The letter L is chosen here since in this matrix, only the lower triangular part (below the main diagonal) is occupied. Obviously, the non-diagonal elements of L are the multipliers $m_{ij}$. Using $\mathsf{U}\vec{x} = \vec{g}$, one has that

\begin{equation*} \vec{b} = \mathsf{L}\vec{g} = \mathsf{L}\mathsf{U}\vec{x}, \end{equation*}

(5.8)

which by comparison with $\mathsf{A}\vec{x} = \vec{b}$ implies that

\begin{equation*} \label{eq:LU} \mathsf{A} = \mathsf{L}\mathsf{U}. \end{equation*}

(5.9)

This illustrates the following
Theorem: LU decomposition (without proof)
For a non-degenerate matrix $\mathsf{A}$ it holds that $\mathsf{A} = \mathsf{L}\mathsf{U}$ with lower ($\mathsf{L}$) and upper ($\mathsf{U}$) triangular matrices if all its leading principal minors (determinants of the upper left sub-matrices) are non-zero.
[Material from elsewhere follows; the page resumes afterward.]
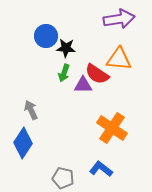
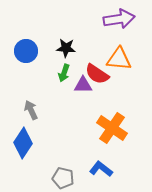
blue circle: moved 20 px left, 15 px down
This factorization is called LU decomposition of $\mathsf{A}$.
Remark: usage of LU decomposition for solving linear systems
Using the LU decomposition, the linear system $\mathsf{A}\vec{x} = \vec{b}$ can easily be solved in two steps: First, $\vec{g}$ is determined from $\mathsf{L}\vec{g} = \vec{b}$; second, $\vec{x}$ is determined from $\mathsf{U}\vec{x} = \vec{g}$. Since both $\mathsf{L}$ and $\mathsf{U}$ are triangular matrices, no further matrix inversion is needed; all variables can be determined successively, as shown in the example above. Note that since calculating the LU decomposition numerically (in Matlab this is done by lu) is a demanding task for larger matrices, this is worthwhile only if the same system $\mathsf{A}\vec{x} = \vec{b}$ has to be solved several times, for different $\vec{b}$.
Implication 1: calculation of the determinant
With the LU decomposition of $\mathsf{A}$ one has that $\det(\mathsf{A})=\det(\mathsf{L}\mathsf{U})=\det(\mathsf{L})\det(\mathsf{U})$. Since the determinant of a triangular matrix is given by the product of its diagonal elements, this can be calculated rather easily. Moreover, if (as in the example above) $\mathsf{L}$ is a unit lower triangular matrix (all the entries on its diagonal are 1), only the product of the diagonal elements of $\mathsf{U}$ remains (irrelevant entries are symbolized by asterisks):

\begin{equation*} \det(\mathsf{L})\det(\mathsf{U})= \det\left( \begin{array}{cccc} 1&0&\ldots&0\\ *&1&\ddots&0\\ \vdots&\ddots&\ddots&\vdots\\ *&*&\ldots&1 \end{array} \right) \det\left( \begin{array}{cccc} u_{11}&*&\ldots&*\\ 0&u_{22}&\ddots&*\\ \vdots&\ddots&\ddots&\vdots\\ 0&0&\ldots&u_{nn} \end{array} \right) =u_{11} u_{22} \cdots u_{nn}. \end{equation*}

(5.10)

Implication 2: calculation of the inverse matrix
Not only a linear system $\mathsf{A}\vec{x} = \vec{b}$ can be treated using the LU decomposition but also a matrix equation $\mathsf{A}\mathsf{X} = \mathsf{B}$, since in the latter equation the columns of $\mathsf{X}$ and $\mathsf{B}$ can be treated separately as the former vectors $\vec{x}$ and $\vec{b}$. If $\mathsf{B}$ is chosen to be the unit matrix, then $\mathsf{X}$ will be the inverse of $\mathsf{A}$. More explicitly: If $\vec{b}$ is the $i$-th unit vector $\vec{e}_i$ (having a 1 at position $i$ and zeros elsewhere), then the solution of $\mathsf{A}\vec{x}_i = \vec{e}_i$ will be the $i$-th column of ${\mathsf{A}}^{-1}$.